DataFrame filtering based on second Dataframe

问题

Using Spark SQL, I have two dataframes, they are created from one, such as:

df = sqlContext.createDataFrame(...);
df1 = df.filter("value = 'abc'"); //[path, value]
df2 = df.filter("value = 'qwe'"); //[path, value]

I want to filter df1, if part of its 'path' is any path in df2. So if df1 has row with path 'a/b/c/d/e' I would find out if in df2 is a row that path is 'a/b/c'. In SQL it should be like

SELECT * FROM df1 WHERE udf(path) IN (SELECT path FROM df2)

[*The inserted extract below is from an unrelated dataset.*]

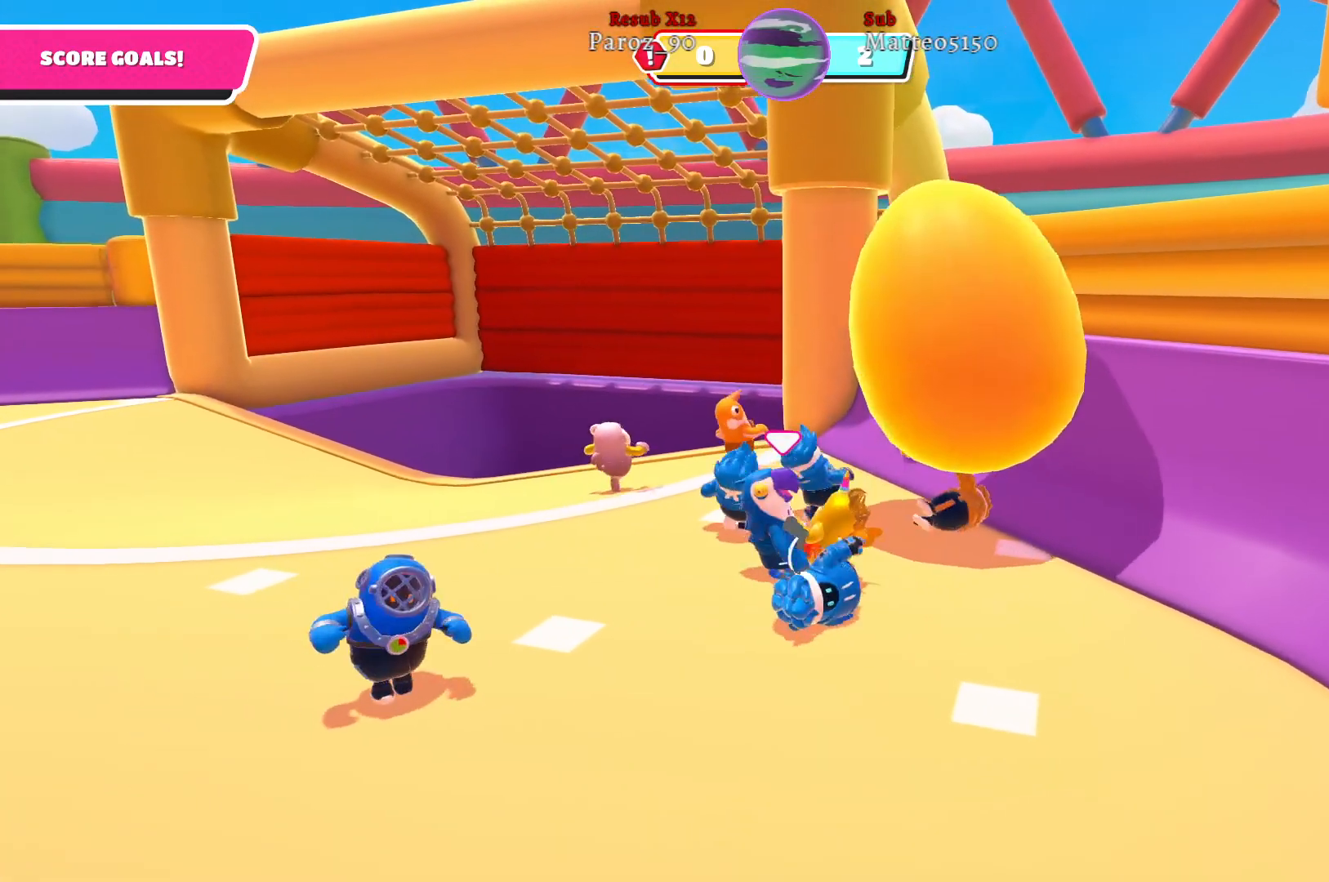
{"buttons": [], "left_stick": "down-right", "right_stick": "center", "events": [[100, "right_stick", "left"], [250, "right_stick", "center"]]}
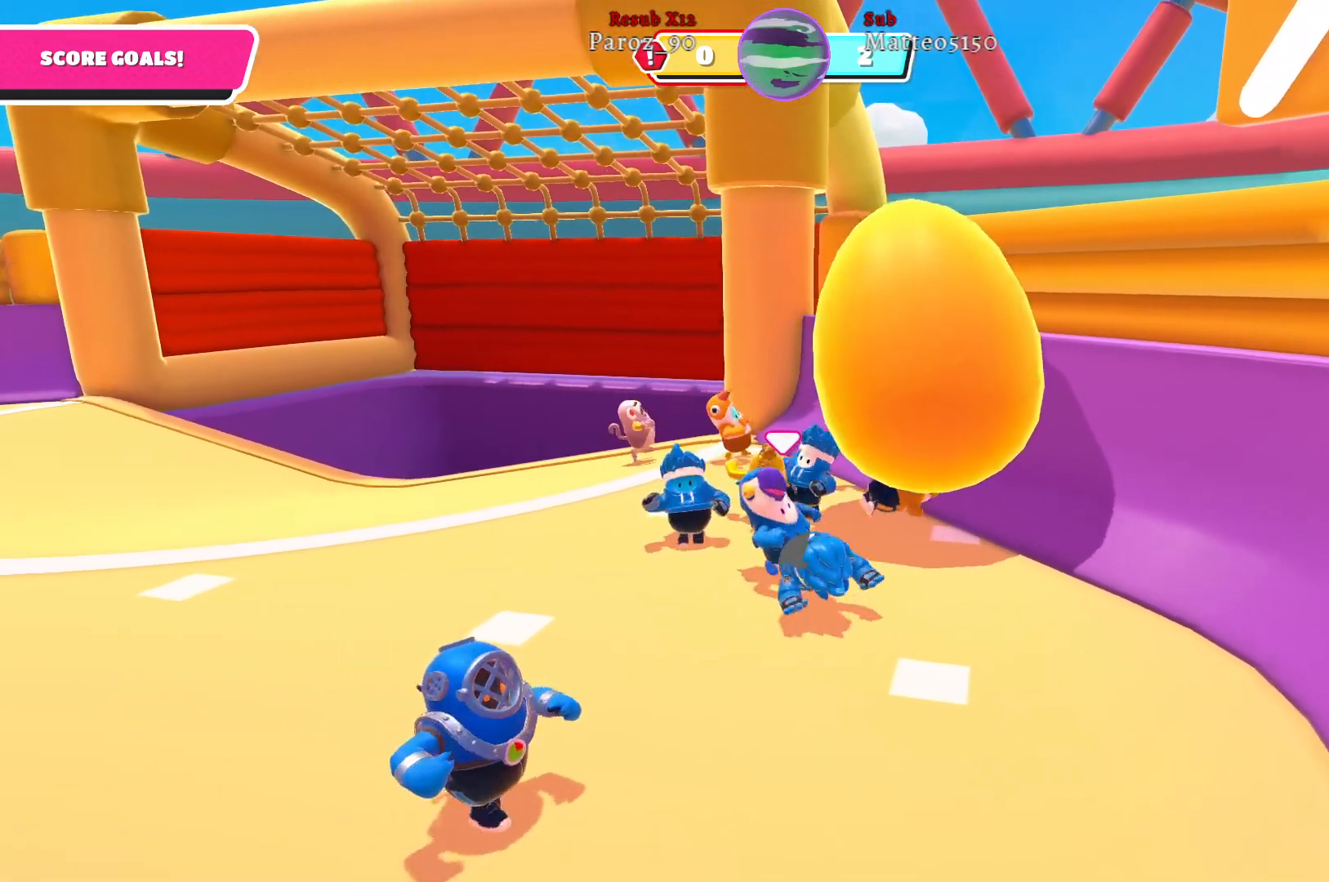
{"buttons": [], "left_stick": "down-right", "right_stick": "center", "events": []}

where udf is user defined function that shorten original path from df1. Naive solution is to use JOIN and then filter result, but it is slow, since df1 and df2 have each more than 10mil rows.

I also tried following code, but firstly I had to create broadcast variable from df2

static Broadcast<DataFrame> bdf;
bdf = sc.broadcast(df2); //variable 'sc' is JavaSparkContext 

sqlContext.createDataFrame(df1.javaRDD().filter(
         new Function<Row, Boolean>(){
             @Override
             public Boolean call(Row row) throws Exception {
                 String foo = shortenPath(row.getString(0));
                 return bdf.value().filter("path = '"+foo+"'").count()>0;
             }
          }
    ), myClass.class)

the problem I'm having is that Spark got stuck when the return was evaluated/when filtering of df2 was performed.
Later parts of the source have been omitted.